Sunday, September 23, 2012

I feel like, at this age, life keeps giving.

In your teens and early 20s, it's all about waiting; everyone daydreams about the things they want, who they want to be with, where they want to go. And it feels like a million years away when you're 17, under your parent's roof, and you haven't really figured out who you are.

Now I'm 27 and almost every day I hear about someone getting engaged, or having a baby, or buying a house, or starting an awesome job. I know artists and world-travelers and some really amazing people and it makes me so happy to see them receive good things. I'm a sucker for these optimistic times.

Because, I know, statically, that it can't all last.

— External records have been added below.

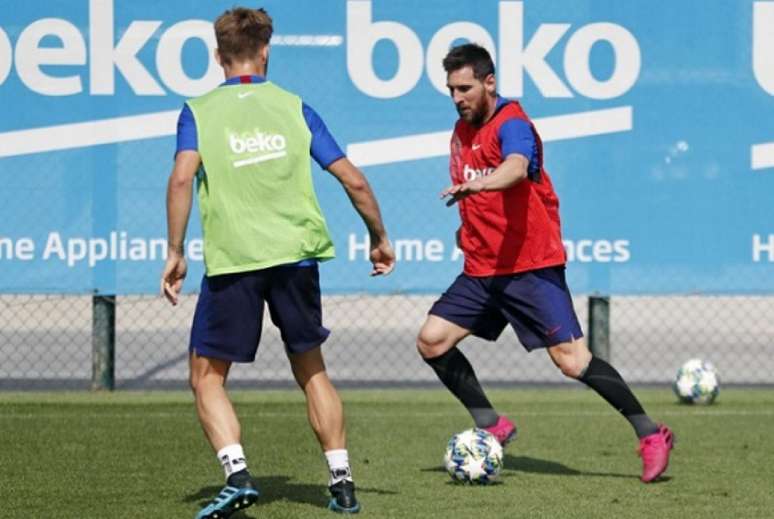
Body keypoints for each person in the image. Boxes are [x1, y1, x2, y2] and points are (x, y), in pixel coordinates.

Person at [160, 7, 395, 518]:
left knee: (207, 376)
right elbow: (353, 178)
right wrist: (378, 236)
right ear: (266, 52)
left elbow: (182, 178)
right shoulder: (295, 107)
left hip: (235, 261)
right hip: (297, 258)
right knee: (312, 370)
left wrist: (176, 252)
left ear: (218, 56)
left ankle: (237, 474)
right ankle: (343, 482)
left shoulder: (198, 110)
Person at [416, 43, 673, 483]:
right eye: (451, 90)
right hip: (483, 270)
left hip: (530, 267)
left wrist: (478, 189)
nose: (457, 98)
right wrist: (468, 225)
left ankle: (651, 434)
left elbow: (516, 167)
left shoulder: (513, 124)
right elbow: (475, 192)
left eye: (465, 87)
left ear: (489, 82)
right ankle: (491, 423)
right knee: (432, 340)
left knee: (573, 361)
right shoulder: (461, 130)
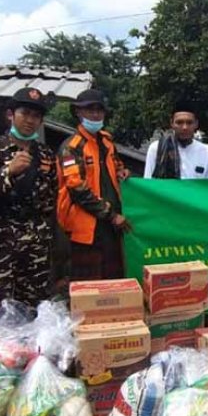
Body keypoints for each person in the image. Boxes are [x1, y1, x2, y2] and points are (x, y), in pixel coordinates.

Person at [0, 87, 58, 334]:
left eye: (36, 116)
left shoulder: (46, 154)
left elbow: (52, 198)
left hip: (36, 251)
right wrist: (8, 171)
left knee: (35, 318)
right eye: (25, 113)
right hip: (1, 249)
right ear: (11, 114)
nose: (30, 121)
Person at [56, 89, 131, 282]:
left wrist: (123, 171)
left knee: (114, 281)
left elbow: (115, 164)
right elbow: (77, 189)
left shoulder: (107, 141)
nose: (96, 114)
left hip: (113, 227)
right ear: (79, 113)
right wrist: (111, 215)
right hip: (87, 227)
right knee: (90, 287)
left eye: (99, 110)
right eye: (90, 110)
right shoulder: (71, 147)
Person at [143, 100, 208, 179]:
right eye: (179, 122)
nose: (184, 127)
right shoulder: (156, 149)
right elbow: (148, 183)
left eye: (189, 123)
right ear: (172, 123)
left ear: (196, 124)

Some of it will crumble. That's life. You don't get everything, all of the time, forever. Every day I try to hang on to little bits of the good things -- I'm sure I hug and kiss wee man a hundred times a day. I tell my cats I love them. I try to memorize my husband's hugs.

The other day he (husband) came into the room and said he was a bit worried.
I asked him why.
He said that, since the seven-year anniversary of the two of us meeting is coming up, he has a superstitious paranoia that his luck is going to run out. What if he's only allowed seven good years? He's just been too lucky, he said.

I assured him that I'm not really some kind of devil-person who has been playing a ruse that will evaporate after seven years (he seemed oddly reassured -- haha). Then I said that the best thing to do is focus on being grateful instead of being worried. If we only get seven years, they've been seven lovely years.

And the things I see now are lovely.



Wednesday, September 5, 2012

It's been one year now and little bits of homey feelings are starting to creep in. I still compare most everything to Newfoundland, but now I've started to wonder what I'll miss about Ottawa when we're gone. And I wonder when we'll go (we still haven't given "if we'll go" much weight).

We're making friends. Fella has some guys in his program that share his passion for comics and borderline OCD obsession with completing collections. They took an afternoon off a few weekends ago to go to some "it" comic book store out of town and they were so excited. One of these guys just got engaged and I really like his fiance. We've bounded over wryly poking at our academic partners.

Academia is a whole world onto itself. I'm sure it's irrational, but sometimes I worry that I'll completely lose my husband into it; that I'll wake up one day and the books will have eaten him. There's just, so much. He's reading his comps list now: 70 books in a few months. He reads all day, it's a full-time job. Stories and perspectives that are getting crammed into his brain that I never see. Activists and theorists and dead poets.

We went to a board game night tonight with his (our?) program-friends and one of the board games was about naming authors/titles of books: you read out the first line of a book and one team has to guess the author or title of the work. He and the other Ph.d. students hummed and hawed about whether a sentence sounded Modernist or Romantic; Keats or Crowley. Fella knew so much. I guess I just hadn't realized how smart he has gotten. Well, he's always been smart, but he's also always just my husband to me. It was just a little tweak in perspective, but when you've been with someone for seven years, even little shifts can be startling. His journey in school became a little realer to me.

 My program is going well. I've just started my last semester.  I love the work; it's creative, but structured and seems like something I could do. I've been getting all As. It just fits. I've informally promised myself that I'll stop talking about the things that I want to do and I'd just do them, so I'll spare you all of my ideas. But yeah, it's going well.

Wee man is awesome. We have "terrible twos" days, but not as many as I was worried about. I feel like we've moved beyond the bewildered "holyfucki'maparent", past the "bonding", and into the "form a relationship" stage.

He gives a lot of hugs, they're the best.

We're still trying to do it all, and it's going pretty well.